10.13 Cluster Sampling

Another sampling techique, which is often confused with stratified sampling, is cluster sampling.

In this method, the population is divided into representative subgroups, which are heterogenous rather than homogenous. This subgroups are called clusters. Then, instead of taking a simple random sample of individuals in the population, a simple random sample of the clusters is taken. In the purest form of cluster sampling, everyone in the chosen clusters is used, although in practice it is common to take a simple random sample or stratified sample of the chosen clusters.

In the teachers example, it might be difficult or impossible to get a sampling frame listing all teachers in the state. A frame of all school districts in Kentucky would be easier to obtain. We could randomly select a certain number of school districts and use the teachers at those districts.

Students often confuse stratified and cluster sampling. They appear similar because both methods involve dividing the population into subgroups.

In stratified sampling, the idea is to divide into strata where everyone within a stratum are similar on a characteristic of interest (i.e. teach the same grade level, same sex, same race, etc.) Often this is done to make sure the sample `fairly’ represents the population.

In cluster sampling, the idea is to divide into clusters where ideally the individual clusters are microcosms of the population. Then, we can reduce the time and money needed to collect the sample by sampling clusters rather than individuals.

10.14 Multistage Sampling

Most companies (Gallup, Rasmussen, news organizations, etc.) that take large surveys regularly combine several of these techniques into what is called a multistage sample.

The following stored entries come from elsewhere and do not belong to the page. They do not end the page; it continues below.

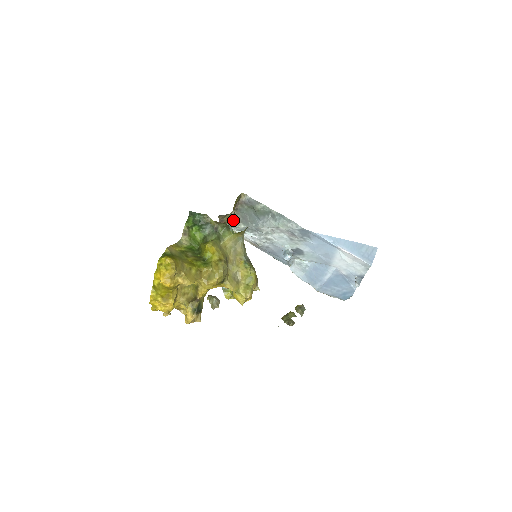
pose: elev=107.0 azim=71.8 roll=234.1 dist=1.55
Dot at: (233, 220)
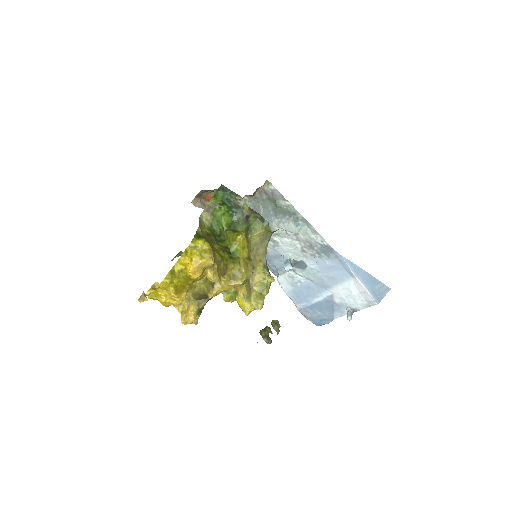
Dot at: occluded
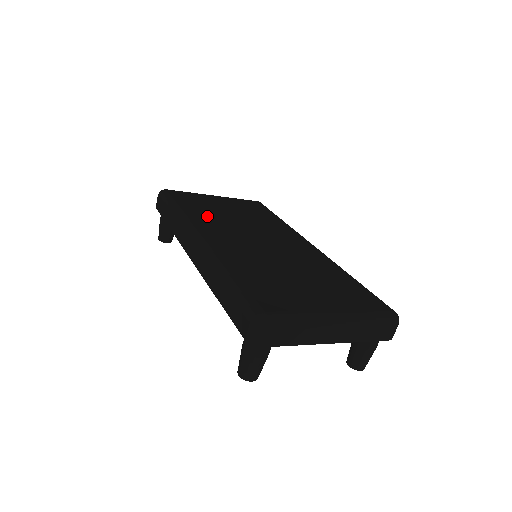
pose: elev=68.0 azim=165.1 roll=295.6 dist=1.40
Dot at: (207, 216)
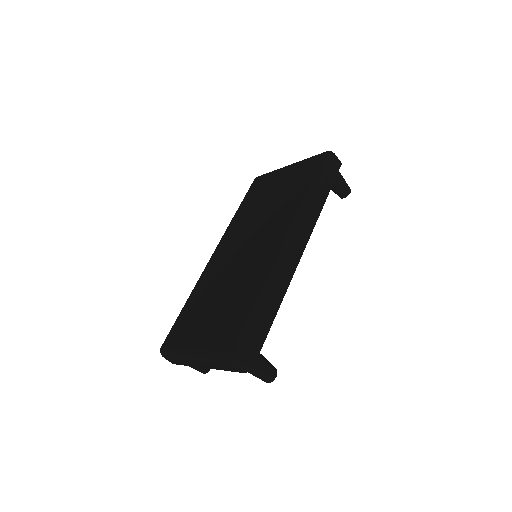
Dot at: (243, 217)
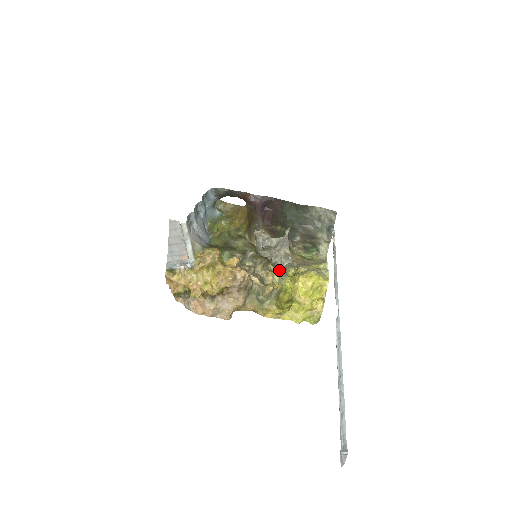
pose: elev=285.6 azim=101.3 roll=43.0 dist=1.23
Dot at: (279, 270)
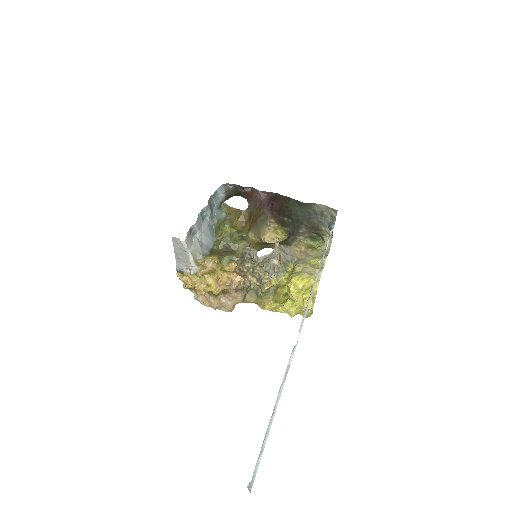
Dot at: occluded
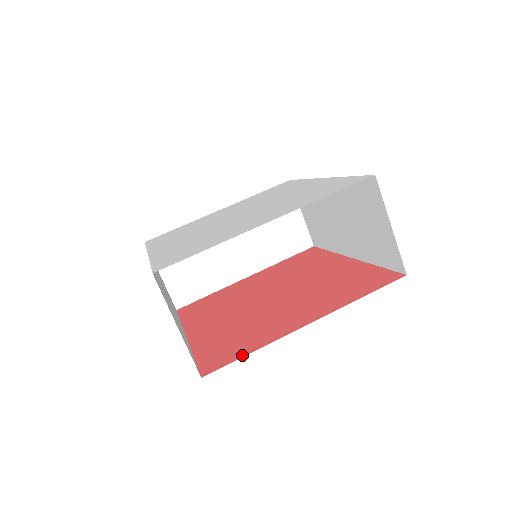
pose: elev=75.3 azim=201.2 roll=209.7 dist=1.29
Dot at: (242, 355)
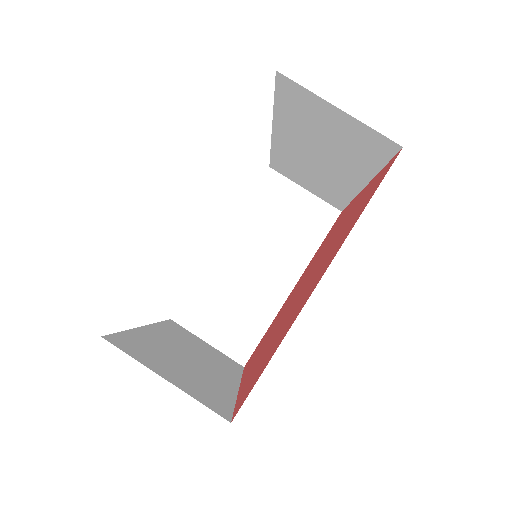
Dot at: (264, 367)
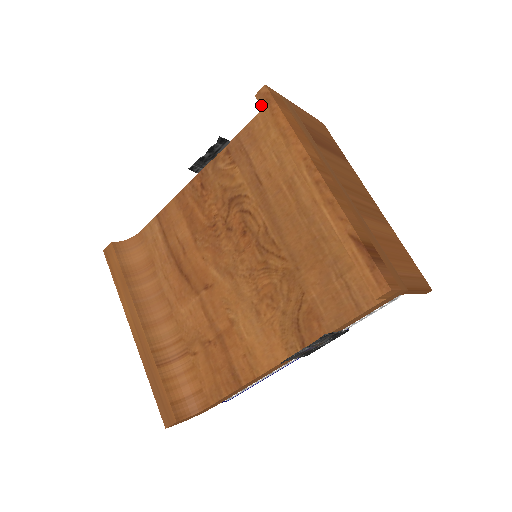
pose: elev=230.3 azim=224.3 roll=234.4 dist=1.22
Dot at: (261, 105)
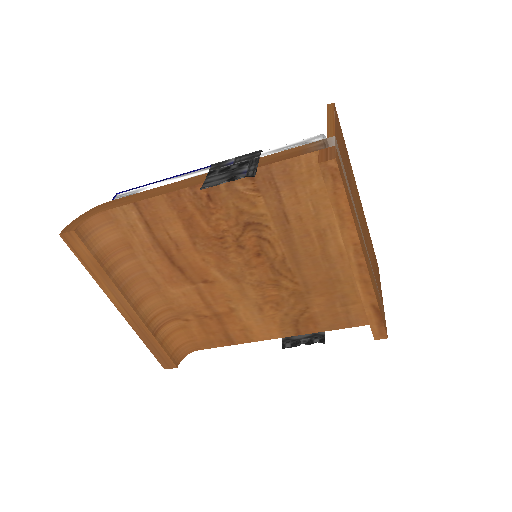
Dot at: (324, 178)
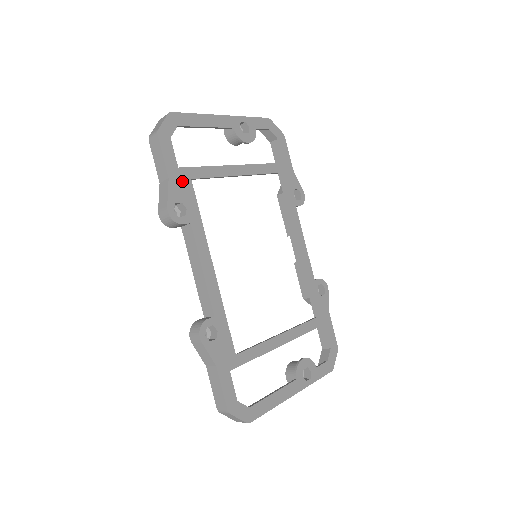
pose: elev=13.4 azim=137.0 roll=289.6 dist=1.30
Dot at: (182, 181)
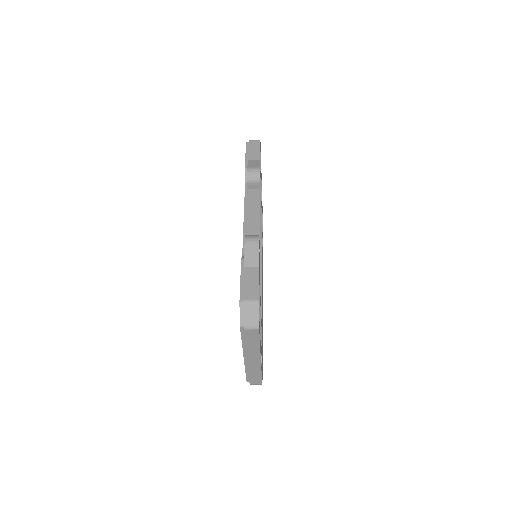
Dot at: occluded
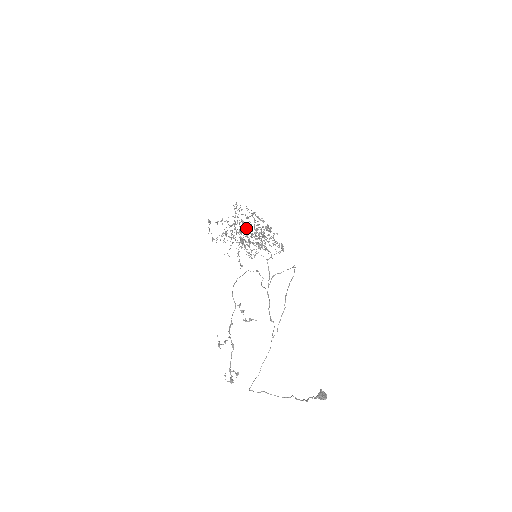
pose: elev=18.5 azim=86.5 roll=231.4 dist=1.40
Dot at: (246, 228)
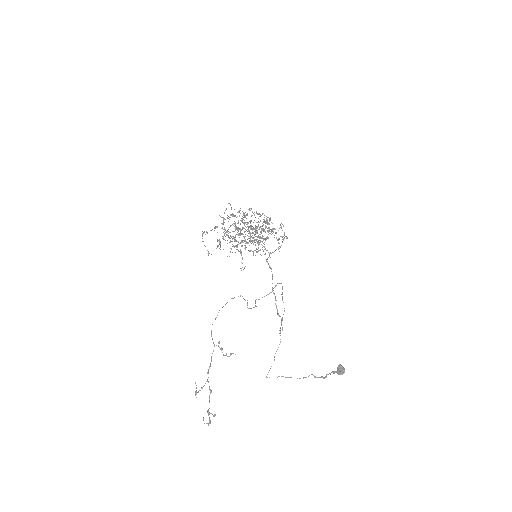
Dot at: (245, 226)
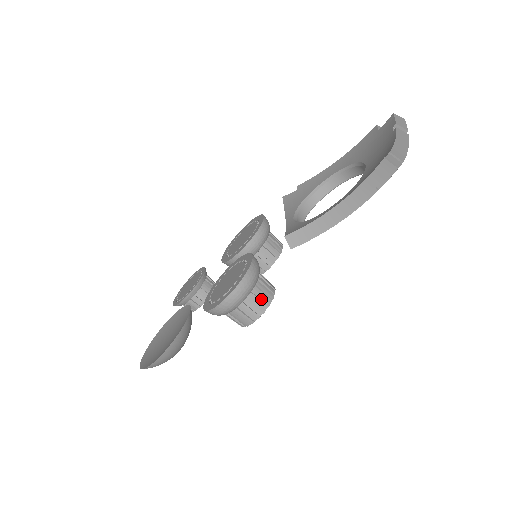
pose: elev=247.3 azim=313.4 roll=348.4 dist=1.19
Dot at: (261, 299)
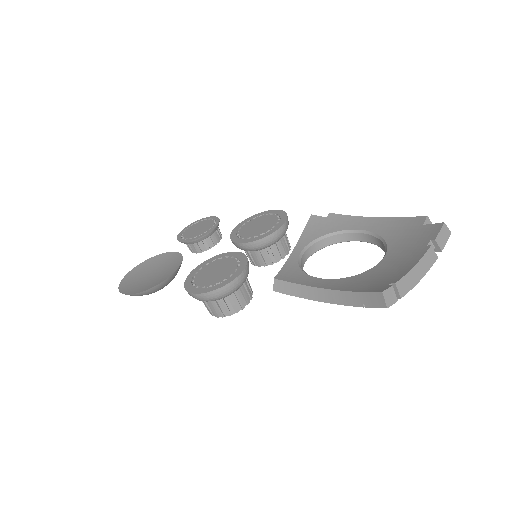
Dot at: (232, 305)
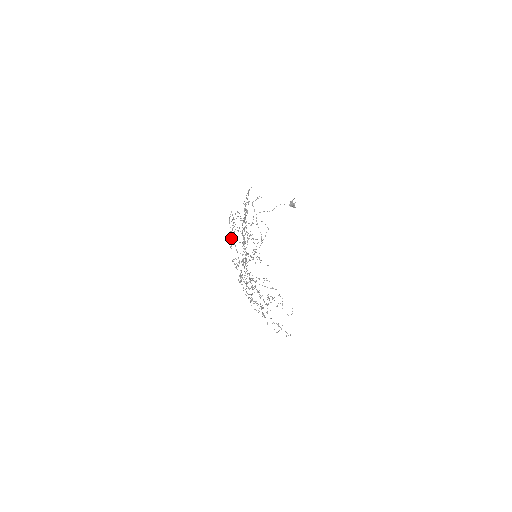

First, cluster sampling might be used to randomly select certain geographic areas; it is common to use census tracts or neighborhood blocks, which are subdivisions used by the U.S. Census Bureau. Then the company or researcher might choose to use stratified sampling within the chosen census tracts on a stratification variable(s) of interest.

These sample designs can be quite complicated, but the intention is to try to gain the advantages of the various methods, especially when a simple random sample is not feasible.